Pesquisa e Desenvolvimento
O trabalho foi liderado por Chunlei Guo, professor de óptica e física e cientista sênior do Laboratório de Energéticas a Laser da URochester. Guo e seus colegas detalharam o novo método em um estudo publicado na Advanced Functional Materials. A abordagem foca na modificação da superfície interna de tubos de alumínio, levando à criação de pequenas e nanoscópicas cavidades por meio de um processo de gravação. Essa superfície texturizada torna-se super-hidrofóbica, permitindo que ela repela fortemente a água e permaneça seca.
Como o Ar Aprisionado Impede o Afundamento
Quando um tubo tratado é colocado na água, seu interior repelente de água captura uma bolha estável de ar. Esse ar aprisionado impede que a água preencha o tubo, o que evita que ele se torne pesado e afunde. O processo se assemelha a estratégias naturais observadas em aranhas da campânula, que transportam bolhas de ar para debaixo d’água, e em formigas de fogo, que formam balsas flutuantes utilizando seus corpos resistentes à água.
“É importante ressaltar que adicionamos um divisor no meio do tubo, para que mesmo se você empurrá-lo verticalmente para baixo d’água, a bolha de ar permaneça aprisionada dentro e o tubo mantenha sua capacidade de flutuação,” diz Guo.
Estabilidade Melhorada em Condições Adversas
O grupo de pesquisa de Guo demonstrou pela primeira vez dispositivos flutuantes super-hidrofóbicos em 2019. O design anterior dependia de dois discos repelentes de água lacrados juntos para criar flutuação. Embora eficazes, os discos poderiam perder a capacidade de flutuar quando inclinados em ângulos extremos. O novo design baseado em tubos simplifica a estrutura e oferece muito mais estabilidade, especialmente em ambientes turbulentos semelhantes às condições do oceano.
“Testamos-os em ambientes realmente ásperos por semanas a fio e não encontramos degradação na flutuação,” afirma Guo. “Você pode fazer grandes furos neles, e mostramos que mesmo se você danificar severamente os tubos com quantos mais furos puder fazer, eles ainda flutuarão.”
De Balsas Flutuantes à Energia Renovável
Os pesquisadores mostraram que múltiplos tubos podem ser conectados para formar balsas, que poderiam servir como a base para navios, boias ou plataformas flutuantes. Em testes laboratoriais, a equipe experimentou tubos de diferentes comprimentos, alcançando quase meio metro. Guo afirma que o design pode ser escalado para tamanhos grandes o suficiente para suportar cargas pesadas.

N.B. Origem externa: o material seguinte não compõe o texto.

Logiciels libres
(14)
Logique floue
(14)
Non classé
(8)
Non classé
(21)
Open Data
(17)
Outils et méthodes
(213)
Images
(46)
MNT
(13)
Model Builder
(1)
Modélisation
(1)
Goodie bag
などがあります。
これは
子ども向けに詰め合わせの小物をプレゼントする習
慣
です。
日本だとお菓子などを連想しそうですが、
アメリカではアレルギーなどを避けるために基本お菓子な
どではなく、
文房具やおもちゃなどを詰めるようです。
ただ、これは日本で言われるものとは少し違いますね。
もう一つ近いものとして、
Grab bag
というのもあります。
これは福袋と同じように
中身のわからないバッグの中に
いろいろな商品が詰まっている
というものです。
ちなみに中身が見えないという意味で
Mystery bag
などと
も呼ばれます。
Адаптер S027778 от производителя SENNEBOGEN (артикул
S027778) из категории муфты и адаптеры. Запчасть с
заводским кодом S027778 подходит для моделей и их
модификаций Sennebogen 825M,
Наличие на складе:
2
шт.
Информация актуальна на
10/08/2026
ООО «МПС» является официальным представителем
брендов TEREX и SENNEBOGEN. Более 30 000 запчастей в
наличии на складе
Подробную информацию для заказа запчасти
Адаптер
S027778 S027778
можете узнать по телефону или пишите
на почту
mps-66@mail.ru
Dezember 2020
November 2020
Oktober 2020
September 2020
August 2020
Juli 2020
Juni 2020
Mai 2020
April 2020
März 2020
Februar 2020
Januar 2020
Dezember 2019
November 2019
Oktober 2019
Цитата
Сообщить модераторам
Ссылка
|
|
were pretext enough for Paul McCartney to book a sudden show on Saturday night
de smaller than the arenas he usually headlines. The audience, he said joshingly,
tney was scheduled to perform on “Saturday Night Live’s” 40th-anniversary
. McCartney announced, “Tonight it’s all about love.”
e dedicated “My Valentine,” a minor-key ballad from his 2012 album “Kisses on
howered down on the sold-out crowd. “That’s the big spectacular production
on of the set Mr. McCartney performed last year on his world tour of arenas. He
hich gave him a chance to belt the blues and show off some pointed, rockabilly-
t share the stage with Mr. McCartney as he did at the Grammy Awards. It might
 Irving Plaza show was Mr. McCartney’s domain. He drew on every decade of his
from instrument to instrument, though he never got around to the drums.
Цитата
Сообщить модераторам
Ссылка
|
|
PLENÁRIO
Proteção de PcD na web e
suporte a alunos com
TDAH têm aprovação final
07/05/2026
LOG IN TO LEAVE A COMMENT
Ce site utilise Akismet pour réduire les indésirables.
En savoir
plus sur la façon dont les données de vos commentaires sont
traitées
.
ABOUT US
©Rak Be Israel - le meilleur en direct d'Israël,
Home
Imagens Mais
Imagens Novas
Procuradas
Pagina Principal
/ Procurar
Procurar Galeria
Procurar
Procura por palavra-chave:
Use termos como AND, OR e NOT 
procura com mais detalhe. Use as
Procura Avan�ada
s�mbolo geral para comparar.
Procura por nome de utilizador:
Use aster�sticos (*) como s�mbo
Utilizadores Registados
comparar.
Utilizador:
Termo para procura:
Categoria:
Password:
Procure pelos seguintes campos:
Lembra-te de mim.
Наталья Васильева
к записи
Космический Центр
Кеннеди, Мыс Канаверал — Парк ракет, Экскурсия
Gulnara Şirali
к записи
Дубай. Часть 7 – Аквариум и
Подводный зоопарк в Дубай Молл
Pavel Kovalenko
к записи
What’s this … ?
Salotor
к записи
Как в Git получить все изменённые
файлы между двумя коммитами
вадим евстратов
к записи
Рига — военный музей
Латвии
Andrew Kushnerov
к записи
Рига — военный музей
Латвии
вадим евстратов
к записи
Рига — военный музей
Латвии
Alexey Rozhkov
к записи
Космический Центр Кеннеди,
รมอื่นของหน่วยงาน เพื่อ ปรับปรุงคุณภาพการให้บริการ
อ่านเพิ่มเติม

Além de transporte e infraestrutura, a equipe também demonstrou que balsas feitas de tubos super-hidrofóbicos poderiam capturar energia da água em movimento. Essa capacidade sugere um papel potencial para a tecnologia na geração de eletricidade a partir de ondas, adicionando uma aplicação de energia renovável à sua lista de possibilidades.
Este projeto foi apoiado pela National Science Foundation, pela Bill and Melinda Gates Foundation e pelo Goergen Institute for Data Science and Artificial Intelligence da URochester.